Raw data

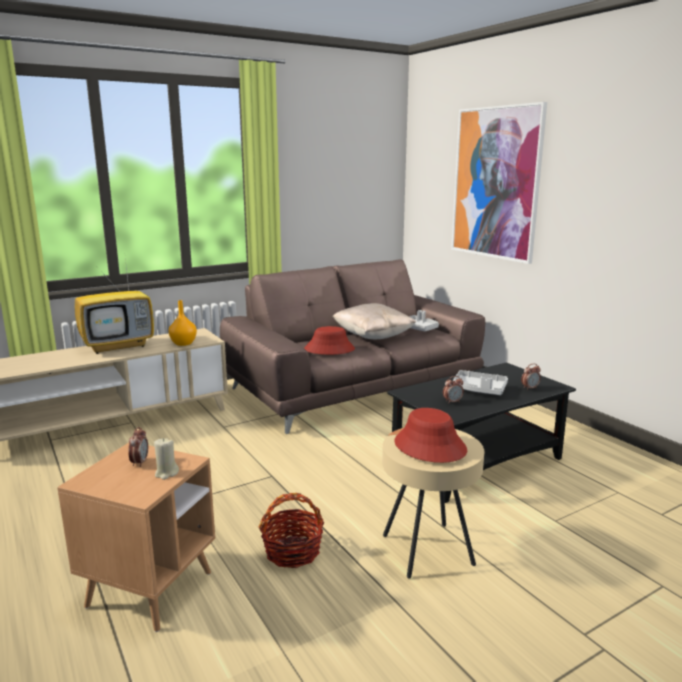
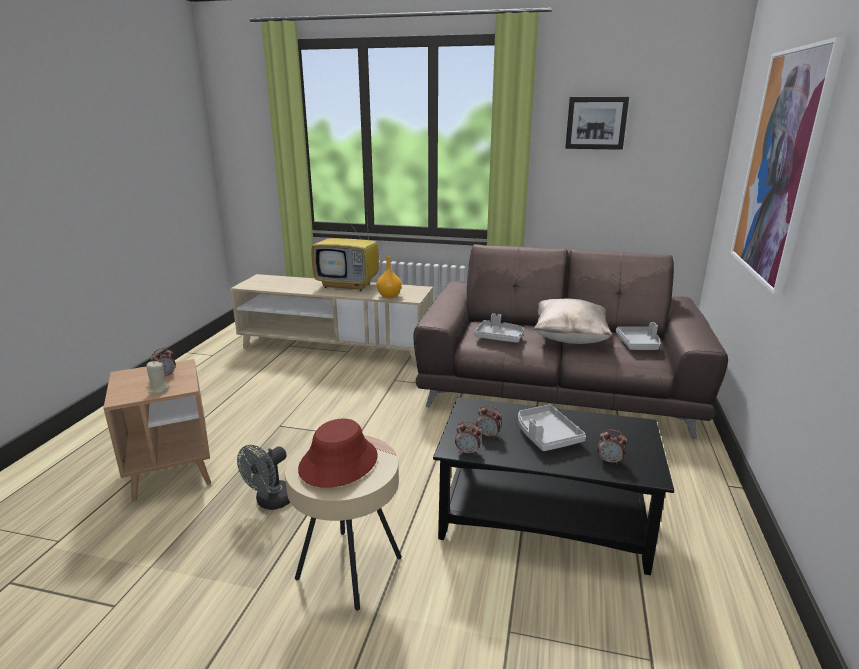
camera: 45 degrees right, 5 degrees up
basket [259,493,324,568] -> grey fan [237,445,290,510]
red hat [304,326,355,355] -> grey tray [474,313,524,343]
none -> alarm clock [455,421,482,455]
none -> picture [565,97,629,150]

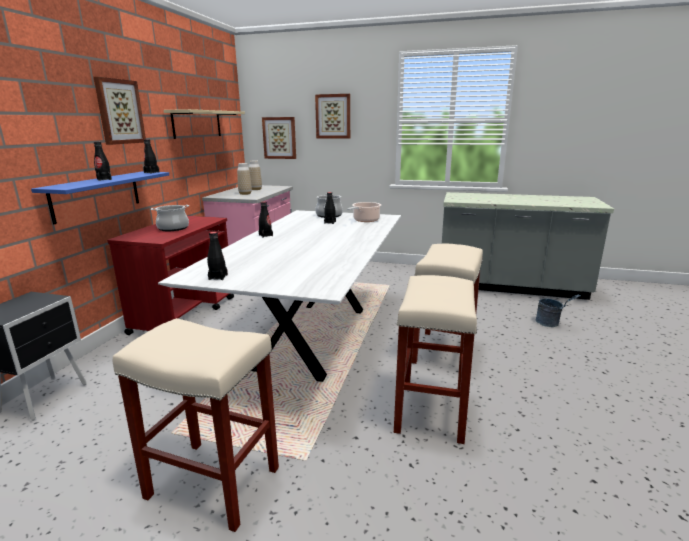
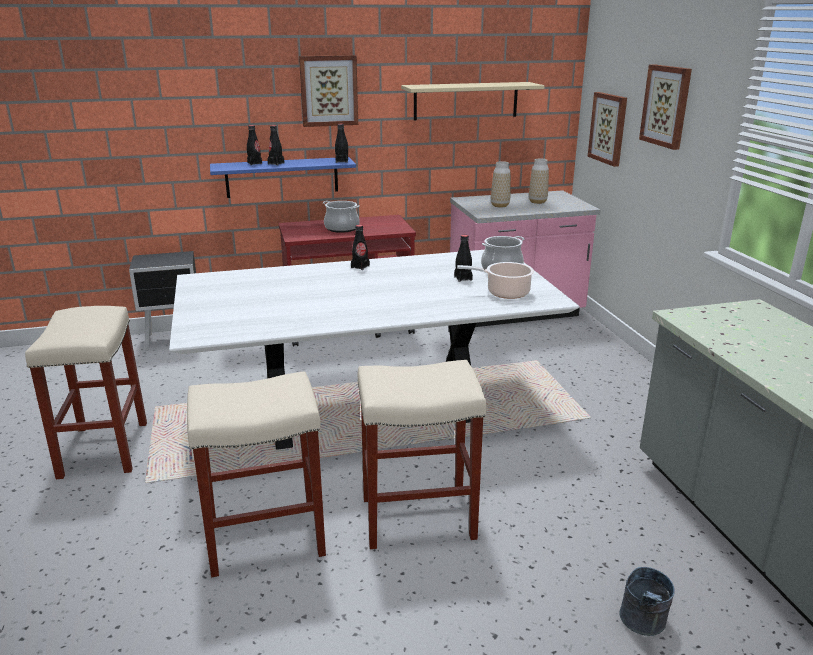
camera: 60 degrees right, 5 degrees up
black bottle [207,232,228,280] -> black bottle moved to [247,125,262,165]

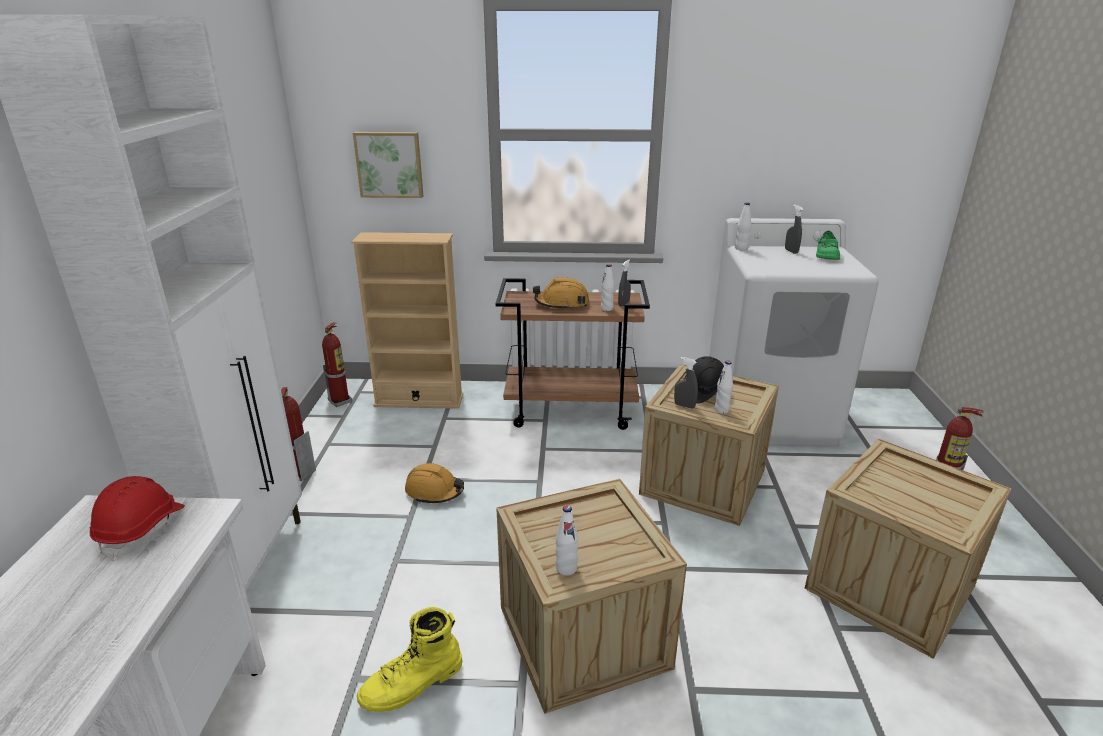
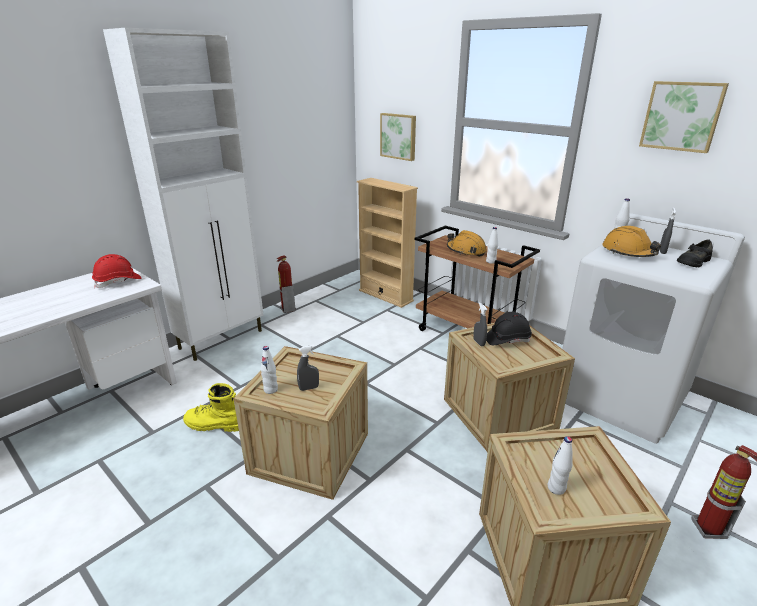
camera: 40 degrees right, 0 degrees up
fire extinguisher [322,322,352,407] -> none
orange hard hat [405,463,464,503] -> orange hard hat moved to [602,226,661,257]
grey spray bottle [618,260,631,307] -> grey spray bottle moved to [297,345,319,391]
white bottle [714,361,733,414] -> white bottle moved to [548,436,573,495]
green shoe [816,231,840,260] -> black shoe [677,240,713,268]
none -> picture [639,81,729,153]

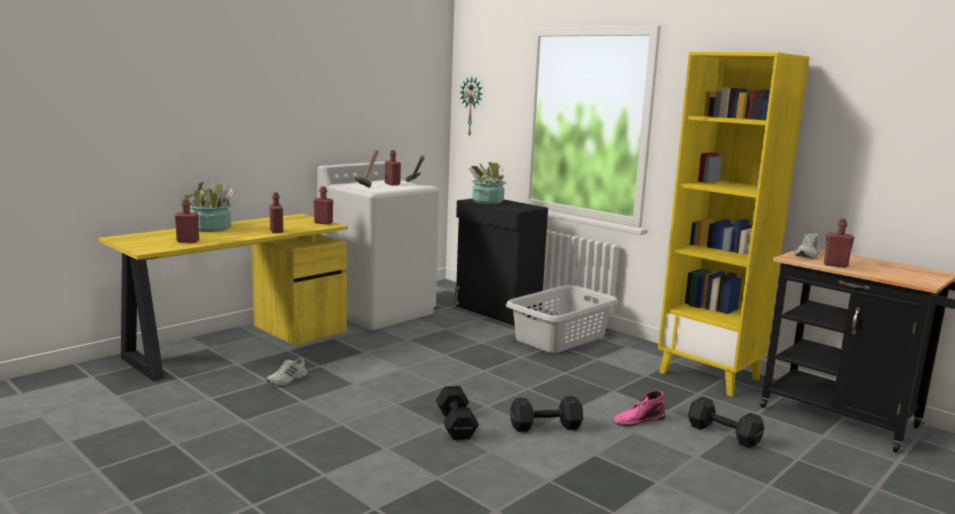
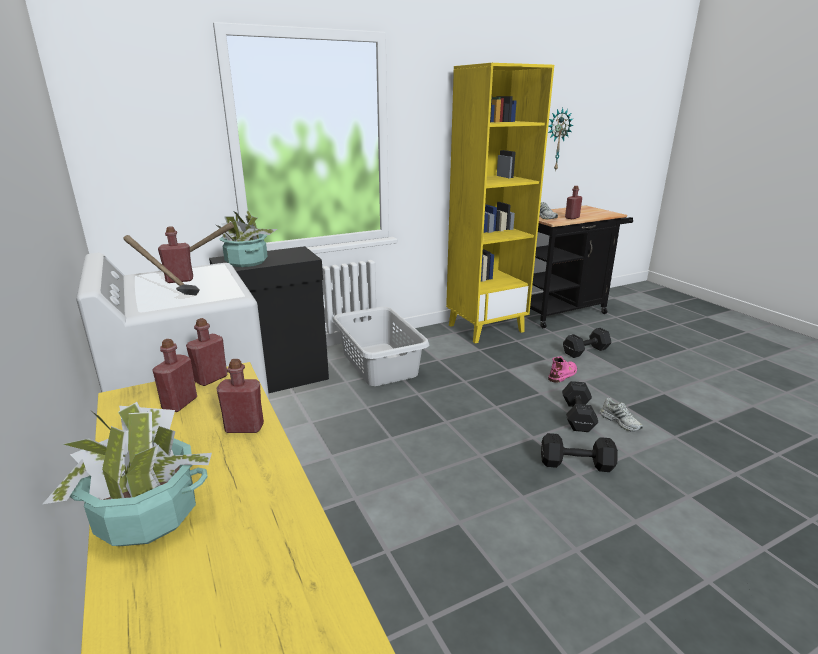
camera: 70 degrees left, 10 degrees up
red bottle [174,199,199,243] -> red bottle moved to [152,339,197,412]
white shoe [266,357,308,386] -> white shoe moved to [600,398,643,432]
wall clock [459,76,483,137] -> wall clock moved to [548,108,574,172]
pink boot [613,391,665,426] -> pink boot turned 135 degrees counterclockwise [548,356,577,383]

Work instructions
Repeat the listing above exactly, with no pictures.

Answer section
camera: 45 degrees right, 5 degrees up
basket [259,493,324,568] -> grey fan [237,445,290,510]
red hat [304,326,355,355] -> grey tray [474,313,524,343]
none -> alarm clock [455,421,482,455]
none -> picture [565,97,629,150]

camera: 60 degrees right, 5 degrees up
black bottle [207,232,228,280] -> black bottle moved to [247,125,262,165]

camera: 40 degrees right, 0 degrees up
fire extinguisher [322,322,352,407] -> none
orange hard hat [405,463,464,503] -> orange hard hat moved to [602,226,661,257]
grey spray bottle [618,260,631,307] -> grey spray bottle moved to [297,345,319,391]
white bottle [714,361,733,414] -> white bottle moved to [548,436,573,495]
green shoe [816,231,840,260] -> black shoe [677,240,713,268]
none -> picture [639,81,729,153]

camera: 70 degrees left, 10 degrees up
red bottle [174,199,199,243] -> red bottle moved to [152,339,197,412]
white shoe [266,357,308,386] -> white shoe moved to [600,398,643,432]
wall clock [459,76,483,137] -> wall clock moved to [548,108,574,172]
pink boot [613,391,665,426] -> pink boot turned 135 degrees counterclockwise [548,356,577,383]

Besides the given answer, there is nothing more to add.